- [Your objective]
According to the forum thread on lower lats, how far bent over does Jay Cutler do his bent over barbell rows?

- [Source passage]
*** Block opens ***

# Lower lats



## fvital (Mar 25, 2002)

What exercise(s) and hand position/grip do you use to develop the lower portion of the lats?


----------



## Neil (Mar 25, 2002)

what is your level of experience?


----------



## Scotty the Body (Mar 25, 2002)

Uh-oh, here goes the upper lower debate again.  

Pullups or pulldowns are said to add width to the lats and rows for thickness. 
I like to use a combo of grips on the pullup or pulldown, 2 sets of each for a total for 6 sets, I also do different grips for rows each week.


----------



## realdeal (Mar 25, 2002)

ive seen great results in my lower lats from taking advice from JAY CUTLER, he does his bent over barbell rows about 20 degrees bent while others do it 90degrees bent over.  i feel it really works great. 

Also do your deadlifts, bringing the bar just below your knees and back up then lean backwards for extra squize.


----------



## Arnold (Mar 25, 2002)

are you asking about adding width to your lats?

Go here!


----------



## fvital (Mar 26, 2002)

Could you send me a video of the row to the knee method?

*** Block closes ***

- [Dataset excerpts]
*** Block opens ***

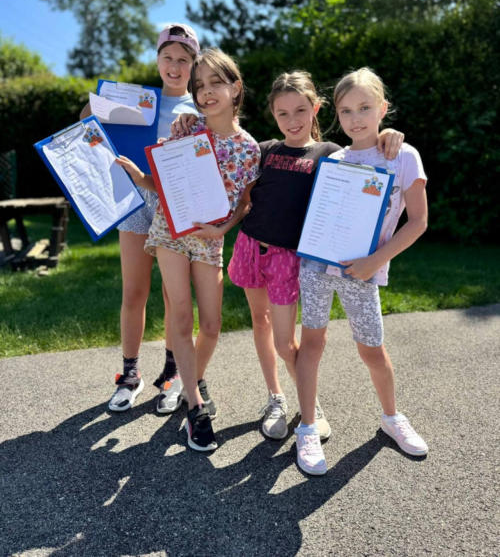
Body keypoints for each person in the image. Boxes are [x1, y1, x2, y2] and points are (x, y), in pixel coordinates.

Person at [226, 71, 404, 442]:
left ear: (316, 109)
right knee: (259, 322)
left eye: (300, 111)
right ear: (273, 115)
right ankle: (276, 398)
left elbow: (365, 147)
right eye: (283, 113)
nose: (292, 120)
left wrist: (389, 134)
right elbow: (240, 184)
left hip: (288, 257)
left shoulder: (330, 154)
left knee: (284, 342)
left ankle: (311, 406)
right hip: (250, 246)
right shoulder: (265, 150)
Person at [117, 48, 260, 451]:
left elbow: (245, 202)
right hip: (171, 232)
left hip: (210, 240)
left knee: (211, 324)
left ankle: (191, 379)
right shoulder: (185, 128)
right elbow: (163, 183)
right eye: (199, 86)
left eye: (216, 83)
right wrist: (139, 177)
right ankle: (195, 407)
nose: (206, 92)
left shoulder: (250, 148)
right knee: (180, 313)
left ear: (236, 88)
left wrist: (223, 229)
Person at [294, 66, 428, 475]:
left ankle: (391, 418)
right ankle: (307, 427)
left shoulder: (403, 156)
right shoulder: (334, 159)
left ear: (383, 108)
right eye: (347, 110)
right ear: (336, 114)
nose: (356, 118)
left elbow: (418, 222)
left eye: (365, 108)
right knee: (311, 345)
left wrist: (375, 261)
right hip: (317, 266)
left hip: (363, 271)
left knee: (372, 349)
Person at [81, 23, 201, 414]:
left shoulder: (200, 107)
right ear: (157, 59)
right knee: (134, 291)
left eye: (183, 59)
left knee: (173, 296)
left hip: (174, 205)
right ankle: (130, 374)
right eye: (167, 57)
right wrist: (100, 102)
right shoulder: (138, 101)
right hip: (135, 200)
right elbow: (87, 120)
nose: (174, 66)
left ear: (194, 64)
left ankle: (172, 372)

*** Block closes ***

- [Exercise output]
About 20 degrees.